Could you output the rows word for word, beginning at the first line and stopping after the line that contains "Or being hated, don’t"?

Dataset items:
= = = = =

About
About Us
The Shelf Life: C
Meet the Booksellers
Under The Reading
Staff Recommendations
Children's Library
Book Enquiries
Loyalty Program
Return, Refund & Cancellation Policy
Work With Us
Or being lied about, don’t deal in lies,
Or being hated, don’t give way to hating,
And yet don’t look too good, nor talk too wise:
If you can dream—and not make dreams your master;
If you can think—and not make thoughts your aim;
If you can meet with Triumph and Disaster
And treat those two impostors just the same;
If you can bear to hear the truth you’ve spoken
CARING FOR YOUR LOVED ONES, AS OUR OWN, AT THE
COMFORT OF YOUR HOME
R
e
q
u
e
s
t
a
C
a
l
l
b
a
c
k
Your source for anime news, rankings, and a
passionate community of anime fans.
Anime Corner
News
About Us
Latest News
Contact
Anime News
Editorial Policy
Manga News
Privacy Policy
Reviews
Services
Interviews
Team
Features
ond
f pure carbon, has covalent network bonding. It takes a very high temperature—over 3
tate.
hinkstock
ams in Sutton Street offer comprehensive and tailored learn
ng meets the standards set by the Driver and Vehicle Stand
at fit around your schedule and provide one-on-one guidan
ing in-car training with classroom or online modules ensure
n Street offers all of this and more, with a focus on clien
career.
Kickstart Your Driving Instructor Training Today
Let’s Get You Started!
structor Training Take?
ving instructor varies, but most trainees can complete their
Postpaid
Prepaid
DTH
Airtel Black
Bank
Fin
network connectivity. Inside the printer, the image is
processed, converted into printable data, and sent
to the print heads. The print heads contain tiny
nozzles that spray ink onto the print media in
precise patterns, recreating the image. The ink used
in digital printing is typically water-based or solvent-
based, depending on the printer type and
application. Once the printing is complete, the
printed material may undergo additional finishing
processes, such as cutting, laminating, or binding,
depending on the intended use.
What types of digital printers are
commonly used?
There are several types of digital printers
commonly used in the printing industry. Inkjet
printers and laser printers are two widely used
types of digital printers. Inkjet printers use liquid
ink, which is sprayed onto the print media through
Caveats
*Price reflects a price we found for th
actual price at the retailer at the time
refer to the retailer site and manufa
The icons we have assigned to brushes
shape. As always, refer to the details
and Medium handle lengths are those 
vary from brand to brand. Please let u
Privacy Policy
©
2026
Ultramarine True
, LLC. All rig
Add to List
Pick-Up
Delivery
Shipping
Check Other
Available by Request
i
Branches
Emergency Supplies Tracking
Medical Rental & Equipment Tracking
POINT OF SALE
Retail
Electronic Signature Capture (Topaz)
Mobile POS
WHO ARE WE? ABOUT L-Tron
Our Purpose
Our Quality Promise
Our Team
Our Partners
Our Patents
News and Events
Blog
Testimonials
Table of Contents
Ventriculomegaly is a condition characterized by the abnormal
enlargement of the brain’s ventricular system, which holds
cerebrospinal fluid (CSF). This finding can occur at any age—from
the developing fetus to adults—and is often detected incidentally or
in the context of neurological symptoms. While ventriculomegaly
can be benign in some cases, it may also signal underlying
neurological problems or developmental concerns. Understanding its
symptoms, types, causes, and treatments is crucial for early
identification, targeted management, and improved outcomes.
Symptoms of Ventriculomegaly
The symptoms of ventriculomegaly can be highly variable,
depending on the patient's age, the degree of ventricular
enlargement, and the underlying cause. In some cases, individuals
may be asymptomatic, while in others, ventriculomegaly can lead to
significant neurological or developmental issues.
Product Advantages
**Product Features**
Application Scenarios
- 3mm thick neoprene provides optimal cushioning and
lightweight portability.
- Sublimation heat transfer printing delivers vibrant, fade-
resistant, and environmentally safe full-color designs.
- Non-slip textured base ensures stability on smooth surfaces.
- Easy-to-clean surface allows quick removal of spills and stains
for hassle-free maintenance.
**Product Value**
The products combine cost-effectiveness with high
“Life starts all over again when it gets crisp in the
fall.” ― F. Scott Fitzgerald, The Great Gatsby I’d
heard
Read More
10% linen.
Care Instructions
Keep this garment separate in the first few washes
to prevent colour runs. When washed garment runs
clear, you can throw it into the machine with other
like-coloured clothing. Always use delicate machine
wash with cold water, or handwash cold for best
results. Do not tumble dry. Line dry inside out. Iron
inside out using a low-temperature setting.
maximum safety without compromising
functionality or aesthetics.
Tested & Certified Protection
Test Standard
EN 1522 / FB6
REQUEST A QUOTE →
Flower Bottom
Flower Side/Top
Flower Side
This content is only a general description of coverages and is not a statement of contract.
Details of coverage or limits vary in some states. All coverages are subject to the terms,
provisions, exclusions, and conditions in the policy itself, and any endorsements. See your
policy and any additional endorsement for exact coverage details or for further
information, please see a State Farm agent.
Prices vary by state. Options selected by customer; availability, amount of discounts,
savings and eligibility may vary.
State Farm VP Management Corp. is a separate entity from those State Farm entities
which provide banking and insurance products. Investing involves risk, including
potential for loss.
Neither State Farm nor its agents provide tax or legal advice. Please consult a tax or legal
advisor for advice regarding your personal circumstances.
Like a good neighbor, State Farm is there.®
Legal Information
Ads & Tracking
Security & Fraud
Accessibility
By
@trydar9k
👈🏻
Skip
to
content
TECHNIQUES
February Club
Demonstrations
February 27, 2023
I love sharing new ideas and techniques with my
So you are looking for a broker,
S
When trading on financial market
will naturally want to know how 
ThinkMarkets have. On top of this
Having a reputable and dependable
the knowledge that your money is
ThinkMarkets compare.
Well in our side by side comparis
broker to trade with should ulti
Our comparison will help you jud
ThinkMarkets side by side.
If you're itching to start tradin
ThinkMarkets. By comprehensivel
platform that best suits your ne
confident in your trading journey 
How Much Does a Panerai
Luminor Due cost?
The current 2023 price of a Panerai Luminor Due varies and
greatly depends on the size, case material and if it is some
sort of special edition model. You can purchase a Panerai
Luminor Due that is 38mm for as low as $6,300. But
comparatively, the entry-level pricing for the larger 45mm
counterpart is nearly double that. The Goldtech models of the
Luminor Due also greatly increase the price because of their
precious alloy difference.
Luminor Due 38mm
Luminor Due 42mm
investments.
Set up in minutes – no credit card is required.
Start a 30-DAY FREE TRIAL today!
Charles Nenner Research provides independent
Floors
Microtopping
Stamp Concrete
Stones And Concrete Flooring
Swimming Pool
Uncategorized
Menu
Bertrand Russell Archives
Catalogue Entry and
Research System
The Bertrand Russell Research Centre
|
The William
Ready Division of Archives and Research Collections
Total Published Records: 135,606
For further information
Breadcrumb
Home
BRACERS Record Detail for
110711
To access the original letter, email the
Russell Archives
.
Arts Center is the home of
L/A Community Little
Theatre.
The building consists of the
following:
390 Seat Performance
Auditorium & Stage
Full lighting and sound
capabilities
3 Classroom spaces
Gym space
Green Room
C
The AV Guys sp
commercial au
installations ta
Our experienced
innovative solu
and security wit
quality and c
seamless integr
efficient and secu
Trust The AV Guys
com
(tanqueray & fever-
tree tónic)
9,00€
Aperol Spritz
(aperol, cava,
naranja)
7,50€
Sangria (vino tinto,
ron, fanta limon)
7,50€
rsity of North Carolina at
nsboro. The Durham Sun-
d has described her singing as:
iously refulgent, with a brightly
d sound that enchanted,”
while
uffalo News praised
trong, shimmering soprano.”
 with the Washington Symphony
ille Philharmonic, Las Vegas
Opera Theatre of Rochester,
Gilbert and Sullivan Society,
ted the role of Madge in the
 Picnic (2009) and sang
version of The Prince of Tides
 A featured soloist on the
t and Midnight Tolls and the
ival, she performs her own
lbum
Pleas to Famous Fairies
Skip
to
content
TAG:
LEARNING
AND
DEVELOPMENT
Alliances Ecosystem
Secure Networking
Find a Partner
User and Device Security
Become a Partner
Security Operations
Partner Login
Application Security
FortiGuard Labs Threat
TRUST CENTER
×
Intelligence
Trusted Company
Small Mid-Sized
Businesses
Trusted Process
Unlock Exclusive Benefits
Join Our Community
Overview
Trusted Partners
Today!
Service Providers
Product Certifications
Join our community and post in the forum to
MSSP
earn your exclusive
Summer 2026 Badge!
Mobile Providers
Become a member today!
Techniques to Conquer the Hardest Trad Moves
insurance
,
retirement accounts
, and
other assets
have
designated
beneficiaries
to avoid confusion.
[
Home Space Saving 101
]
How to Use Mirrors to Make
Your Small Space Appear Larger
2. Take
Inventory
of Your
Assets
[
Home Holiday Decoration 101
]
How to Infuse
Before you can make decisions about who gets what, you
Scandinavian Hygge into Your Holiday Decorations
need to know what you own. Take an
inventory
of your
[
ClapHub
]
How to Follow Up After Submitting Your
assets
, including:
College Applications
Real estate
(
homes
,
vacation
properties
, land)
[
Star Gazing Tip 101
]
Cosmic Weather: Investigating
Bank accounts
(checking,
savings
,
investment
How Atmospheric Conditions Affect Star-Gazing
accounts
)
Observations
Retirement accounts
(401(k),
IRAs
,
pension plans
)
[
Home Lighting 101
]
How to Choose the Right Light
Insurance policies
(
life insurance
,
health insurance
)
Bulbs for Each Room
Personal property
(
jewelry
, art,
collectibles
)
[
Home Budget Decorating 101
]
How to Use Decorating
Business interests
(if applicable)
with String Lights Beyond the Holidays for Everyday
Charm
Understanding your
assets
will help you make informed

= = = = =

▸ **YOUR RESPONSE**
About
About Us
The Shelf Life: C
Meet the Booksellers
Under The Reading
Staff Recommendations
Children's Library
Book Enquiries
Loyalty Program
Return, Refund & Cancellation Policy
Work With Us
Or being lied about, don’t deal in lies,
Or being hated, don’t give way to hating,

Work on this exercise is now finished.